A candy-coated French throwback to the Hollywood rom-coms of the ’50s—especially the ones starring Rock Hudson and Doris Day—Populaire is old-fashioned in more than just its pastel color scheme. Set in 1958, the film drops prospective sweethearts into the archaic arena of speed typing, where swift-handed secretaries compete to see who has the fastest fingers in the business. From Nowheresville, France, emerges a dark horse: klutzy hayseed Déborah François, who proves truly inept at office work but a wiz at the typewriter—and with just two digits, no less! Her coach and likely love interest is stealth softie Romain Duris, a slick insurance salesman who hides his sentimental side behind a veneer of callousness. Determined to win a bet with longtime American friend Shaun Benson, Duris grooms François for the contest, weaning her off the hunt-and-peck approach and moving her into his swanky pad for round-the-clock training (which for some reason includes long, intensive runs). Will the plucky heroine strike her way from the national competition to the international one? More crucially, will her monied mentor learn to see her as not just a sound investment, but also girlfriend material, and maybe even an equal?
Only those unversed in frothy, Weinstein-approved confections will wonder where Populaire is headed. The film’s value hinges less on its predictable love story—a comedy of bickering potential paramours, mixed with a road-to-the-finals sports fable—than on the leading lovers themselves. To that end, it’s a modest success. Seductively blowing the bangs from her eyes as she pounds away at the keys, François is screwball-charismatic in a role that would surely have gone to Audrey Tautou about 15 years ago. Duris, meanwhile, is like Don Draper with Guy Pearce’s bone structure; he has more smarm than charm, but there’s pleasure to be found in the shopworn spectacle of a hardass going soft. Drunk on art-deco artifice, Populaire locates a thin shred of genuine emotion in Duris’ interactions with his buddy’s wife (Bérénice Bejo, from The Artist), for whom he’s held a torch for decades. Somewhere out there, perhaps, there’s a deeper draft of the movie, one that places this rich relationship at center.

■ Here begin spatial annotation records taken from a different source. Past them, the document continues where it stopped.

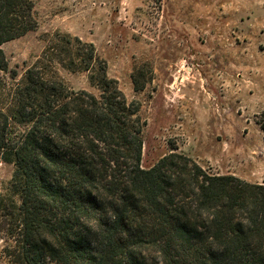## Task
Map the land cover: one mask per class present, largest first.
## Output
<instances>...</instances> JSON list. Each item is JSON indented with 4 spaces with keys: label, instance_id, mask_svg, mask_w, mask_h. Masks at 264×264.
<instances>
[{
    "label": "trees",
    "instance_id": "obj_1",
    "mask_svg": "<svg viewBox=\"0 0 264 264\" xmlns=\"http://www.w3.org/2000/svg\"><path fill=\"white\" fill-rule=\"evenodd\" d=\"M32 0H0V255L8 264H264V184L177 152L142 165L147 121L91 43L57 33L23 76L3 45L38 27ZM87 72L74 90L57 67ZM152 73V72H151ZM152 80L134 72L136 91Z\"/></svg>",
    "mask_w": 264,
    "mask_h": 264
},
{
    "label": "rangeland",
    "instance_id": "obj_2",
    "mask_svg": "<svg viewBox=\"0 0 264 264\" xmlns=\"http://www.w3.org/2000/svg\"><path fill=\"white\" fill-rule=\"evenodd\" d=\"M32 1L37 29L3 45L11 70L23 76L57 33L78 37L142 105L143 167L177 148L212 173L264 184V0ZM135 71L152 74L139 92ZM57 73L97 93L87 72ZM13 173L0 162V195Z\"/></svg>",
    "mask_w": 264,
    "mask_h": 264
}]
</instances>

The real version, however, is all about sitcom-ish entanglements, as when Bejo sticks it to her not-so-secret admirer by telling his family that his protégé is his fiancée. When not lingering on such romantic mishaps, director Régis Roinsard is zooming in close on fingers in feverish motion. The film could double as a Revlon commercial; hand fetishists will go wild, though Populaire should appeal most directly to those with a yen for creepy power fantasies. For most of the movie, Duris treats his dream girl like dirt—rebuking her affections, criticizing her performance, and generally behaving like one of those controlling manager-husbands of rising starlets. The faintest flicker of a feminist spirit can’t erase the fact that this is a fairytale about becoming the world’s most efficient secretary and wooing a womanizer who literally slaps the hands of his prized plaything. Yes, Populaire is evoking a bygone era—and the attitudes of its movies—but there’s a fine line between retro and retrograde.